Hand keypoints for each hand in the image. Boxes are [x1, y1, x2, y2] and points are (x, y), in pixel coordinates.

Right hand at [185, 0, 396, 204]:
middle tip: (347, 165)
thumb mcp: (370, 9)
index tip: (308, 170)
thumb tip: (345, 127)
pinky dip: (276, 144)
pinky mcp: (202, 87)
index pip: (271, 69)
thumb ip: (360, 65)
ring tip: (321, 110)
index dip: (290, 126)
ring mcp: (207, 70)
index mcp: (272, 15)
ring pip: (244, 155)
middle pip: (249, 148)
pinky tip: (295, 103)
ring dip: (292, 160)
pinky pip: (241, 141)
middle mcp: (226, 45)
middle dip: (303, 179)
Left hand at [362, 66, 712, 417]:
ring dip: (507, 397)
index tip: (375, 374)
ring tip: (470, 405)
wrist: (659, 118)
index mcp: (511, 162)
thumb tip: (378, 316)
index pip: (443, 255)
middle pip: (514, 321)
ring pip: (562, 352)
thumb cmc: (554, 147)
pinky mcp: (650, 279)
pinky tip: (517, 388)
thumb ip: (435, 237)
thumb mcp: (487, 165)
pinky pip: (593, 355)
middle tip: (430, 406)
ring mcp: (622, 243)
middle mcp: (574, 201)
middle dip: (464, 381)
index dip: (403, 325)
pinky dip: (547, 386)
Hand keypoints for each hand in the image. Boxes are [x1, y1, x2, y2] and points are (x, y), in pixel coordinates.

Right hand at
----------
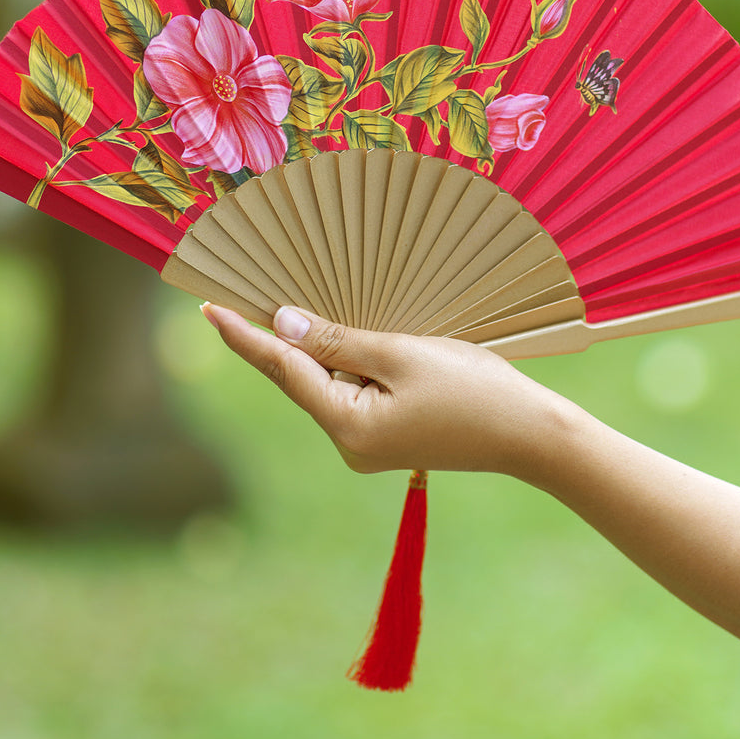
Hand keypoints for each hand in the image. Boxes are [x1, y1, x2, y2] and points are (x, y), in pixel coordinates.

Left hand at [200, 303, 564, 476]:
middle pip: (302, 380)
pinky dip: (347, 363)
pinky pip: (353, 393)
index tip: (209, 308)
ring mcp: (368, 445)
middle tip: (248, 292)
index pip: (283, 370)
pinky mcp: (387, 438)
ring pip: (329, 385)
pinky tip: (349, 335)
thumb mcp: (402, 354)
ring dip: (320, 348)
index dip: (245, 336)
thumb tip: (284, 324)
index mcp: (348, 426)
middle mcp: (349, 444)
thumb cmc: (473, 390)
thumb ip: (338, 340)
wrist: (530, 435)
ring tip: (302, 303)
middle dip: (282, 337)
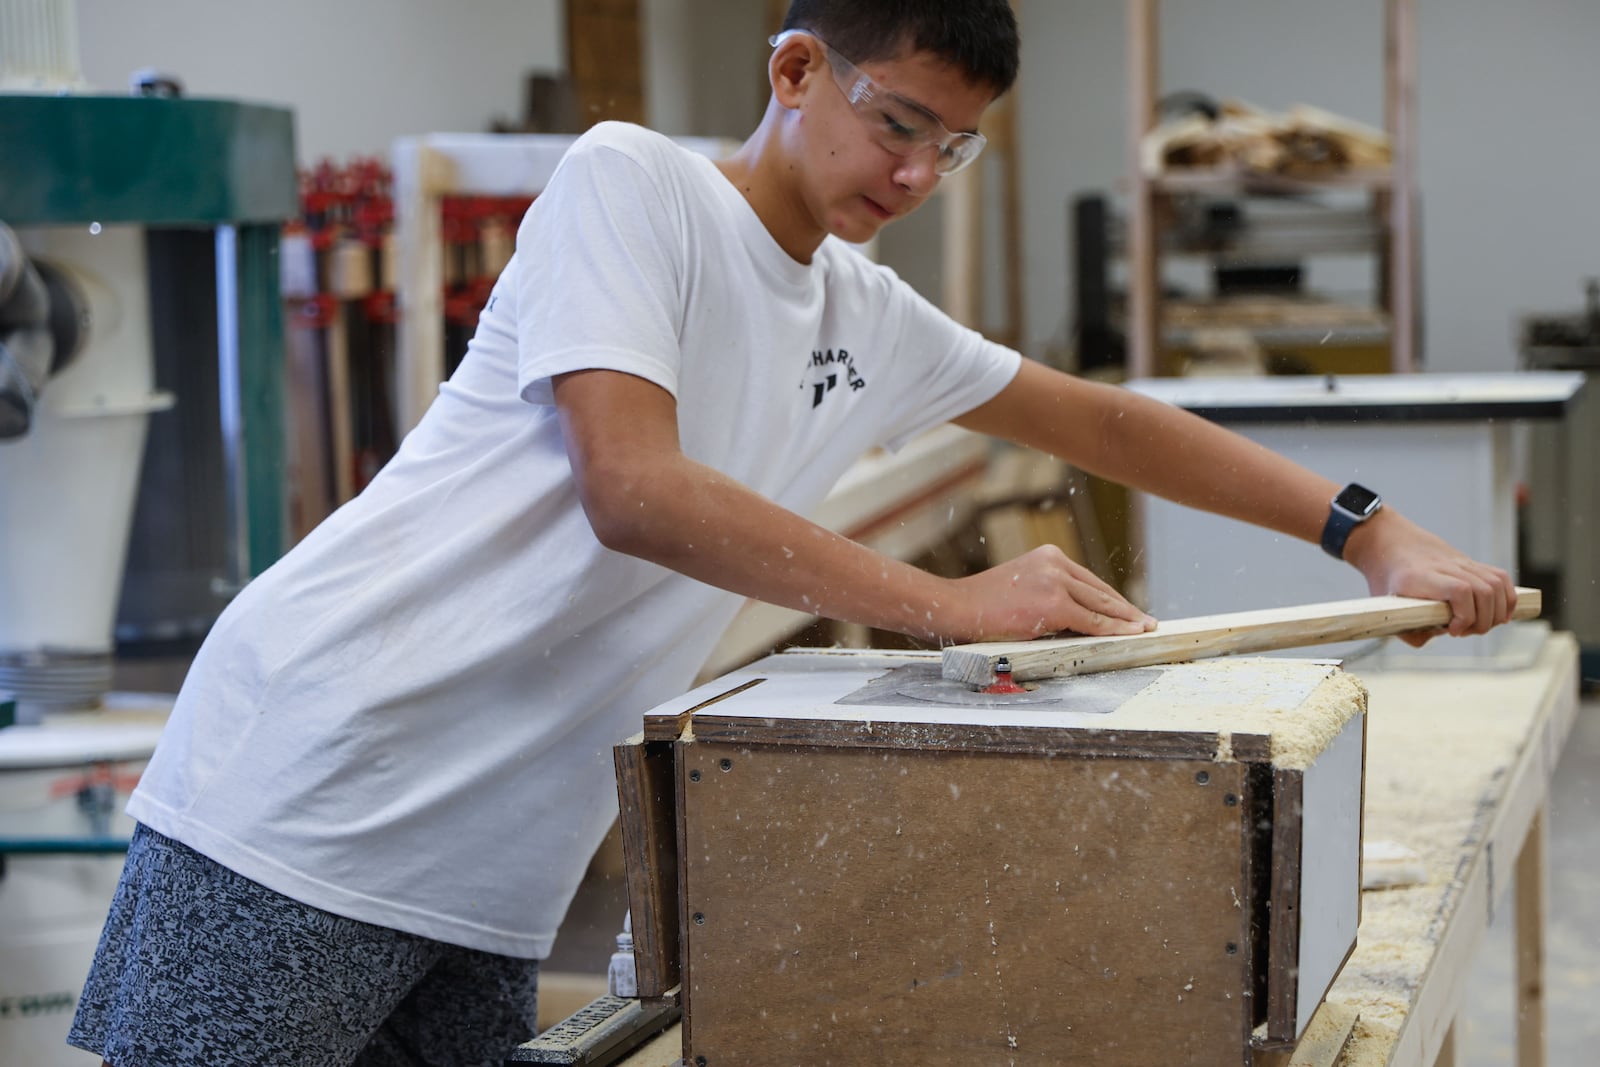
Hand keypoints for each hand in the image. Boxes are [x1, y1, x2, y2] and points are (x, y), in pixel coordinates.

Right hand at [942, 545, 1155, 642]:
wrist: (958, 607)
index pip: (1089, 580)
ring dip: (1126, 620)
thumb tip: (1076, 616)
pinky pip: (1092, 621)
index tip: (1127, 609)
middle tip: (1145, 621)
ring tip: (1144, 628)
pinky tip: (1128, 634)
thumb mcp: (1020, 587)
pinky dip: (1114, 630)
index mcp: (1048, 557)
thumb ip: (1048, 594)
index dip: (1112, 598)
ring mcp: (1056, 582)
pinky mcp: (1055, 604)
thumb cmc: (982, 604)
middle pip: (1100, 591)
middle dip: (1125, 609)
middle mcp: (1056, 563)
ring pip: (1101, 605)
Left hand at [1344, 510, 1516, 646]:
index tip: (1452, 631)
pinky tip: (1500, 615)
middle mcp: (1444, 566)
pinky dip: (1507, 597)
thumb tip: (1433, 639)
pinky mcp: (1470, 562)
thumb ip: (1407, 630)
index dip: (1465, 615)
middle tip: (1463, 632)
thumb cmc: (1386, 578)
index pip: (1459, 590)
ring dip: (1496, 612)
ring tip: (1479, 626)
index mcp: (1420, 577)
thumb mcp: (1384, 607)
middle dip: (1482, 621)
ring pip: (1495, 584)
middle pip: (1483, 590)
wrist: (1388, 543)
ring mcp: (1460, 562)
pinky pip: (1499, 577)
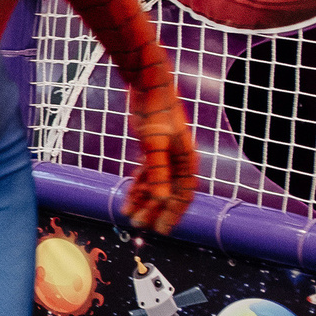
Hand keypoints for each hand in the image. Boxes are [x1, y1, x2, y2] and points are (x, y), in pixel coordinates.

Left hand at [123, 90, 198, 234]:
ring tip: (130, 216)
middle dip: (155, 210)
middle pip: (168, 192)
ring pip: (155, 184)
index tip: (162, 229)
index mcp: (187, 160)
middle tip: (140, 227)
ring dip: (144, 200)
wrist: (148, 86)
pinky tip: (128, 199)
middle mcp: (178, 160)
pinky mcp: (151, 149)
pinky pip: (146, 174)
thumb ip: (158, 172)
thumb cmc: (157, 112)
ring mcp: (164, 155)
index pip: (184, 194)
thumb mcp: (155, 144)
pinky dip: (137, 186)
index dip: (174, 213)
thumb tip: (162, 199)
----------
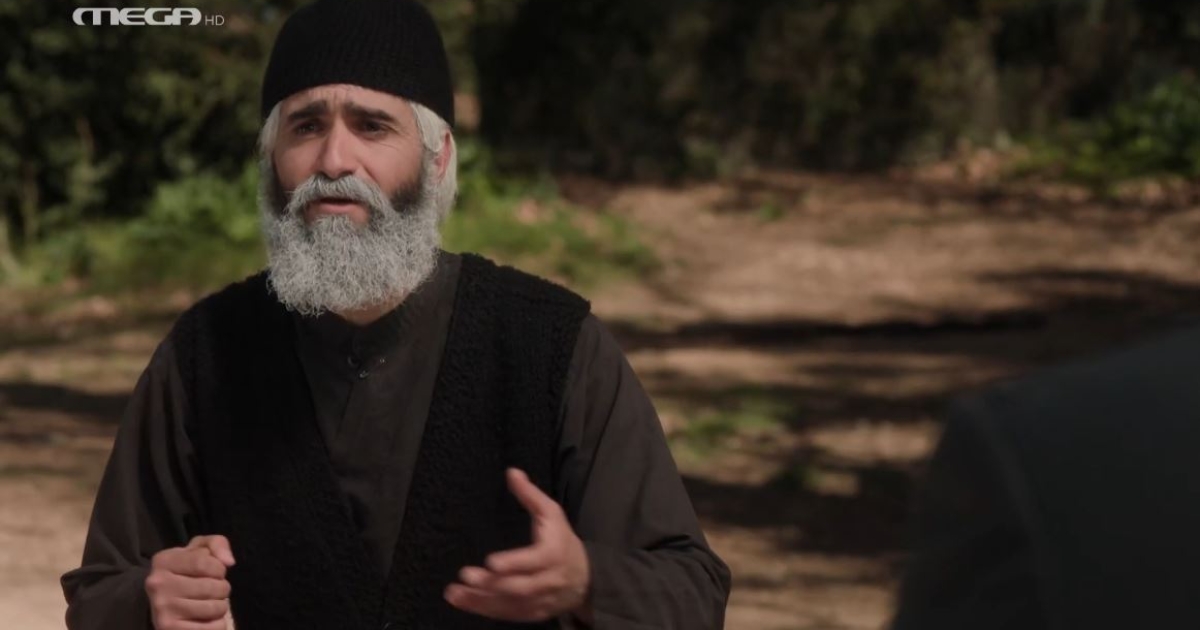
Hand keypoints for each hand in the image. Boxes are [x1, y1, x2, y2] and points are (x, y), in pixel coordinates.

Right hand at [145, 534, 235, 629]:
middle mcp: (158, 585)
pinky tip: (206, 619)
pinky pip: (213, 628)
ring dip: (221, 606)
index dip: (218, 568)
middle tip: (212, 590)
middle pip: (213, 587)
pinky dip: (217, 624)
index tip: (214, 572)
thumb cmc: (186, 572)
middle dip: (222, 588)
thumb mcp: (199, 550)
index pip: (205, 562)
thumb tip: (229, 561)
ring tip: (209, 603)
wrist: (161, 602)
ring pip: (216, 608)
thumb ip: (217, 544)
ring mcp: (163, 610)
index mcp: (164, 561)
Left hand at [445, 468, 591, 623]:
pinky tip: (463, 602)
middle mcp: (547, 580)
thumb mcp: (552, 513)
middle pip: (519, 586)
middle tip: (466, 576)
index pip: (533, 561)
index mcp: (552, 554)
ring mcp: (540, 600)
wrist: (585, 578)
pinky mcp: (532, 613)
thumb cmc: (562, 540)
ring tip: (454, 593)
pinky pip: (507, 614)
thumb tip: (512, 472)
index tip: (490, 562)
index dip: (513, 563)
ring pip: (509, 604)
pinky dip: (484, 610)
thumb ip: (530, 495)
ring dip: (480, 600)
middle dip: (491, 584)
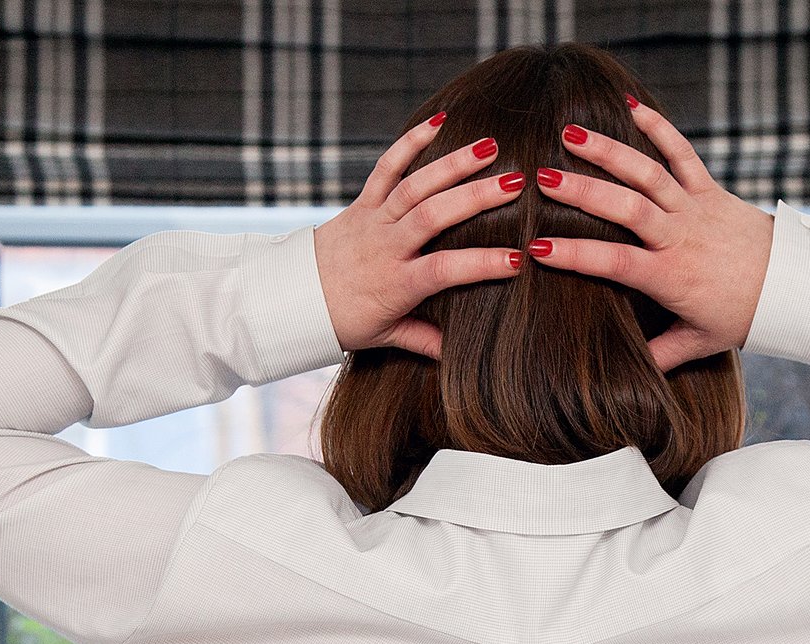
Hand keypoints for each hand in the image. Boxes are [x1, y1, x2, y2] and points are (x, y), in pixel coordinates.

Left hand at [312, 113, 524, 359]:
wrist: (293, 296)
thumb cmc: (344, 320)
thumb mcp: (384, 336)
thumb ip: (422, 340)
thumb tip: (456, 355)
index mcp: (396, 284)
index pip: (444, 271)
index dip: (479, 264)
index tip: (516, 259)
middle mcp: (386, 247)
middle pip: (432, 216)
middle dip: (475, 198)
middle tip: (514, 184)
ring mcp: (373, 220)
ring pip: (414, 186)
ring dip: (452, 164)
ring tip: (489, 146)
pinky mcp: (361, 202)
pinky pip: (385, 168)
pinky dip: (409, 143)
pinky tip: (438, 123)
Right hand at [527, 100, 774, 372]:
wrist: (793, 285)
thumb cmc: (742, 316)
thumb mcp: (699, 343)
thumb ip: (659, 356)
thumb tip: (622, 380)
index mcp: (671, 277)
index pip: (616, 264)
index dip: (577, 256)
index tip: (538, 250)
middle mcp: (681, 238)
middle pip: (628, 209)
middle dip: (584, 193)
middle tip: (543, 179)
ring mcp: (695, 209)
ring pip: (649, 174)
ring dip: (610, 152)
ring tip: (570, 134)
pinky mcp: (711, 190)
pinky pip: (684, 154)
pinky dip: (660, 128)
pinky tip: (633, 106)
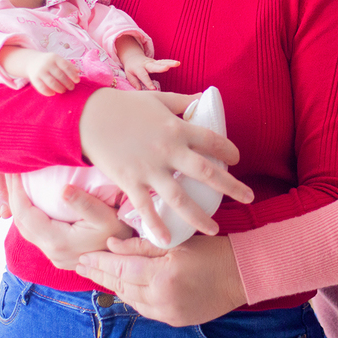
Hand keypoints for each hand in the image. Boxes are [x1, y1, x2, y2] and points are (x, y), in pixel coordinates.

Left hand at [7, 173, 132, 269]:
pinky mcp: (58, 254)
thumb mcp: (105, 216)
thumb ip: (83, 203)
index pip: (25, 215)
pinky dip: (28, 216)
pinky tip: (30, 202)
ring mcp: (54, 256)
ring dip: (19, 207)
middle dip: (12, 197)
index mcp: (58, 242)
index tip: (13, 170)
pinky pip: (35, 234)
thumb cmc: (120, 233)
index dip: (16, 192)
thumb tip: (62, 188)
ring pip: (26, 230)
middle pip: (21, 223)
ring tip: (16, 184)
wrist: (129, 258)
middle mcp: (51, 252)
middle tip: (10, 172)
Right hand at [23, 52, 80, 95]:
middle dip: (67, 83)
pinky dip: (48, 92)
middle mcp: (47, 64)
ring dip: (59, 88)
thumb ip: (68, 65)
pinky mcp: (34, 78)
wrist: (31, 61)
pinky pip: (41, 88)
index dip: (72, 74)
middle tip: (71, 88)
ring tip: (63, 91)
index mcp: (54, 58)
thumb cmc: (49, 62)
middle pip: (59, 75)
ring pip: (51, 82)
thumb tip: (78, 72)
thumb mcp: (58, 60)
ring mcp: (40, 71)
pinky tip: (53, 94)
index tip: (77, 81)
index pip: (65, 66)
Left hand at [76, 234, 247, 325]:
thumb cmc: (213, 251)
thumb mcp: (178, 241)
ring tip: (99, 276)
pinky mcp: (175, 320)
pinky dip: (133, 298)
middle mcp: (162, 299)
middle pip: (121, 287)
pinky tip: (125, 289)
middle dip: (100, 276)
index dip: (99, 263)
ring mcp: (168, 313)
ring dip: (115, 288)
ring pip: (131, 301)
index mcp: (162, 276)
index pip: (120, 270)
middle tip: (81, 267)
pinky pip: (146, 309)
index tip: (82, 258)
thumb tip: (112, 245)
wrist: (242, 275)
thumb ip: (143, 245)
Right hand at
----------
Within the listing above, the range opens at the line with "ring mcp: (373, 220)" and closes at the line with "index mcp: (671, 277)". Reproduce exactly the lines of that range, including both ends.

ring mcp: (373, 220)
ring pip: (414, 186)
ring dip: (452, 164)
ring tip: (489, 146)
pinky mcp: (361, 202)
pinky pip: (385, 168)
pinky dip: (409, 143)
pinky tip: (438, 123)
Right hand at [527, 100, 774, 372]:
wrist: (793, 285)
thumb cmc: (742, 316)
thumb mcp: (699, 343)
thumb ip: (659, 356)
thumb tip: (622, 380)
index mcp: (671, 277)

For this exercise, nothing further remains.